### [Document section]
Ma’s regular appearances started after a party meeting in March when Kim Jong Un set forth his “joint economic development and nuclear power state” policy directive.

That followed an announcement by Kim in April 2012 that the time had come to “enable our people… to live without tightening their belts any longer”.

Another speech this year stressing the importance of economic development was followed by the appointment of former premier Pak Pong Ju, a career technocrat, to a top cabinet post.

Still, the North faces a huge task to convince investors to come. Previous attempts to set up special enterprise zones to woo Chinese and other foreign investors have largely failed.

Spats with Seoul and the shooting of a South Korean tourist prompted South Korea in 2008 to pull out of the Mount Kumgang tourist park. Earlier this year, the North shuttered a business park on the border with South Korea as tensions between the two countries rose. It later reopened in September.

Major Chinese investor Xiyang Group staged a rare public attack on a country it described as a “nightmare” to do business in after its assets were confiscated in 2012.

Despite all the negatives, Kim, the South Korean businessman, said his group would invest if there were opportunities.

He cited plans to lay a new highway and a modern rail link between Kaesong, the North-South industrial park and the North Korean city of Sinuiju on the Chinese border, funded by China in return for mining rights in the North.

Such plans could not be independently confirmed.

“There are fairly clear indications that the focus has shifted from the military to the party. And the new policy inevitably means more openness, which has to be an expression of confidence by Kim Jong Un,” said Kim.

CRANES DOT THE SKYLINE

Meanwhile construction proceeds apace. Recent visitors to the North have seen cranes and steel girders jutting out from freshly poured concrete on the site of a new terminal building at the main airstrip that serves Pyongyang.

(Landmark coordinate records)
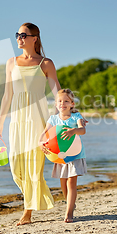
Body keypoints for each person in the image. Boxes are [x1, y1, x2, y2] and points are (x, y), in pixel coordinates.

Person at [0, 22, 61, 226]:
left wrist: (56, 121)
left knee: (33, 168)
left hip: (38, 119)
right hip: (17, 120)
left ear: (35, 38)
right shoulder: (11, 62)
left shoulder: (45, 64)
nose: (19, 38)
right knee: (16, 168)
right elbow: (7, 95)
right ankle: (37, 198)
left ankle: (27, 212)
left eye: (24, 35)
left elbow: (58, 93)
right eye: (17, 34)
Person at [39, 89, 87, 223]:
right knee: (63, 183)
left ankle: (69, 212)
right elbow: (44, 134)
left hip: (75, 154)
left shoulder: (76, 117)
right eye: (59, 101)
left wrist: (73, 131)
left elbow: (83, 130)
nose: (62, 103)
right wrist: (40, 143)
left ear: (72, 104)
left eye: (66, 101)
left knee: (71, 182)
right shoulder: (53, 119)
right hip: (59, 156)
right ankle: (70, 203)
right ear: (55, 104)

* * *

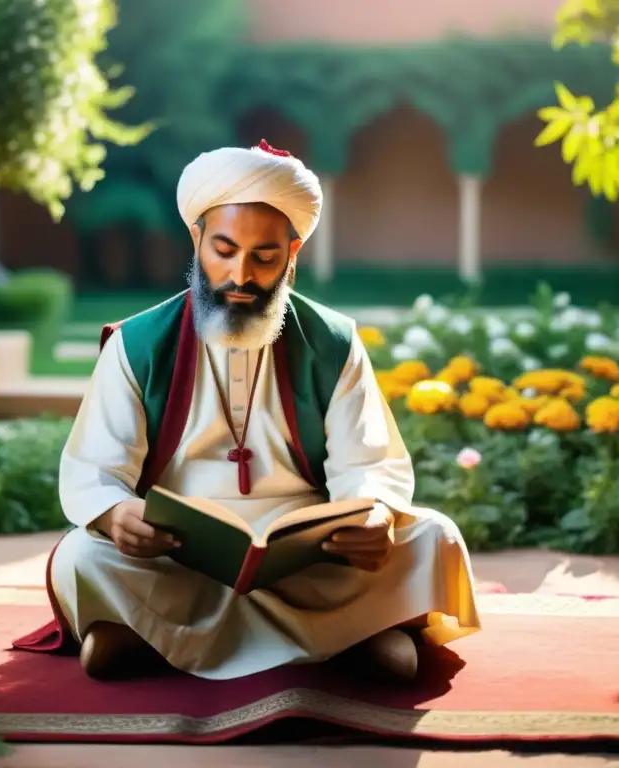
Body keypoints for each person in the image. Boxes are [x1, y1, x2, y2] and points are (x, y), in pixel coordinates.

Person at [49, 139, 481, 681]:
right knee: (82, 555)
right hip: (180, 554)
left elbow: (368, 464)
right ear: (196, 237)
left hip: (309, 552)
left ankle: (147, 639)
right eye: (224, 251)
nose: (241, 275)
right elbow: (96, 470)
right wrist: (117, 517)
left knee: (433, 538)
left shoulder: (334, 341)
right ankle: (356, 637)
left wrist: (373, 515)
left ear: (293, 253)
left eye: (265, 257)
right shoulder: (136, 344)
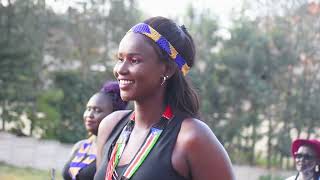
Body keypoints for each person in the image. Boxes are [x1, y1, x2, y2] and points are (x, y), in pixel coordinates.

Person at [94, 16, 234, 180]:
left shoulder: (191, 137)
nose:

...

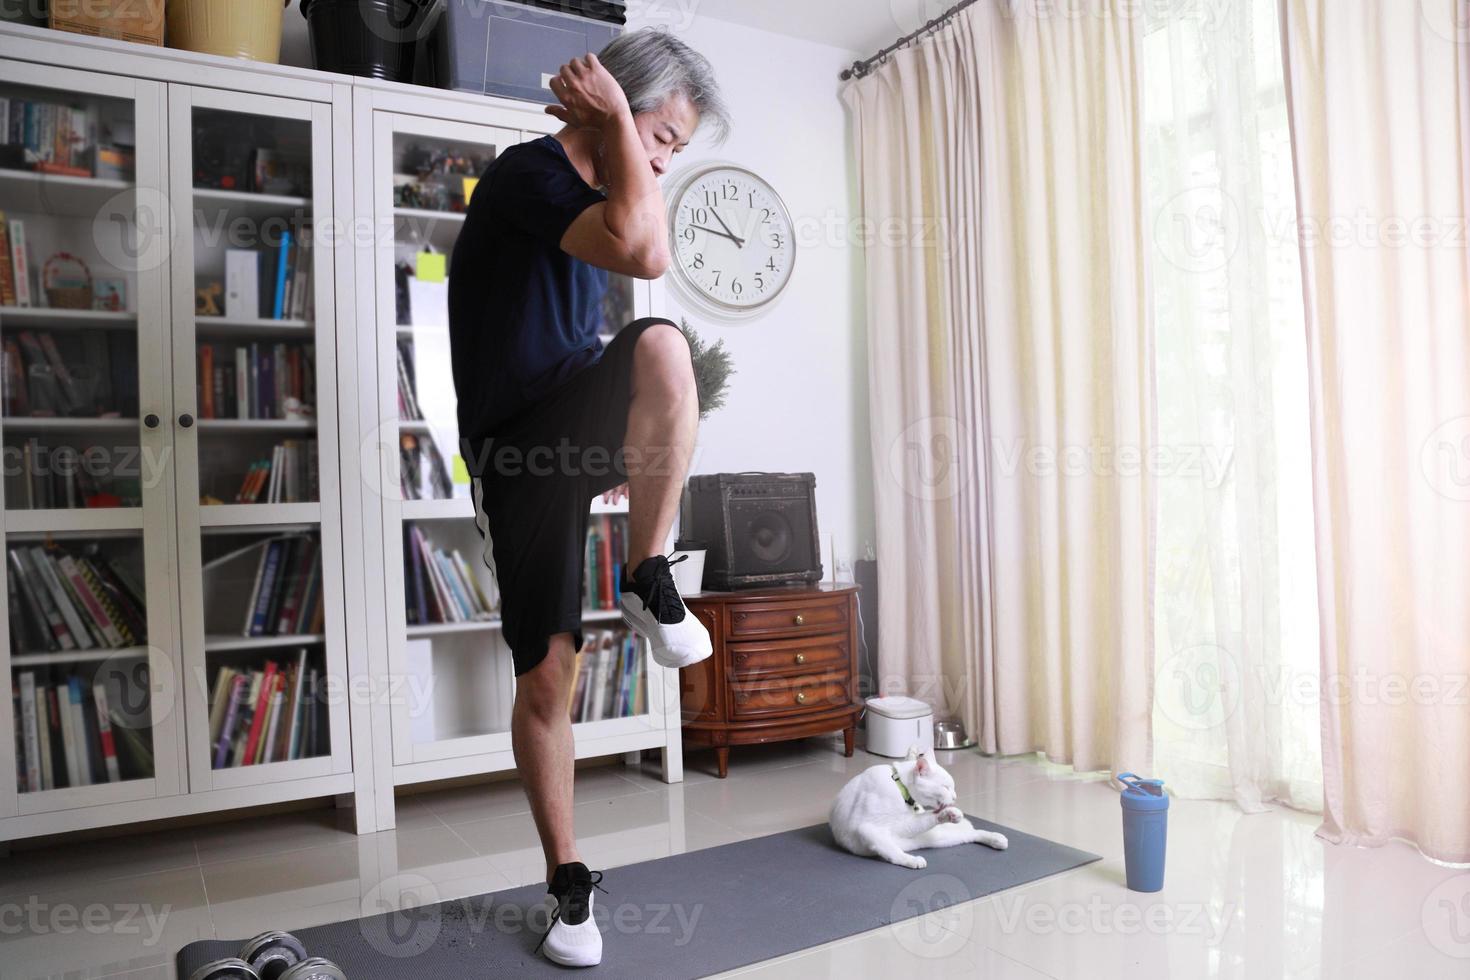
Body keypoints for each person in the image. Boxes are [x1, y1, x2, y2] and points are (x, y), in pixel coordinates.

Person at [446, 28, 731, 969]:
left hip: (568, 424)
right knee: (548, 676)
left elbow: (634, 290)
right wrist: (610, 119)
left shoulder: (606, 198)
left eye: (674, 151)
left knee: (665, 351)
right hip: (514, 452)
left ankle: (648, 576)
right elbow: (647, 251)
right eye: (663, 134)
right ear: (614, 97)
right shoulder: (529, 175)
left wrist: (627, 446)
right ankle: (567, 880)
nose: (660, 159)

### [Exercise description]
From the passage on North Korea's economic push, extract the wording verbatim from "Spats with Seoul" up to and including "be independently confirmed.".

### [Written solution]
Spats with Seoul and the shooting of a South Korean tourist prompted South Korea in 2008 to pull out of the Mount Kumgang tourist park. Earlier this year, the North shuttered a business park on the border with South Korea as tensions between the two countries rose. It later reopened in September.

Major Chinese investor Xiyang Group staged a rare public attack on a country it described as a “nightmare” to do business in after its assets were confiscated in 2012.

Despite all the negatives, Kim, the South Korean businessman, said his group would invest if there were opportunities.

He cited plans to lay a new highway and a modern rail link between Kaesong, the North-South industrial park and the North Korean city of Sinuiju on the Chinese border, funded by China in return for mining rights in the North.

Such plans could not be independently confirmed.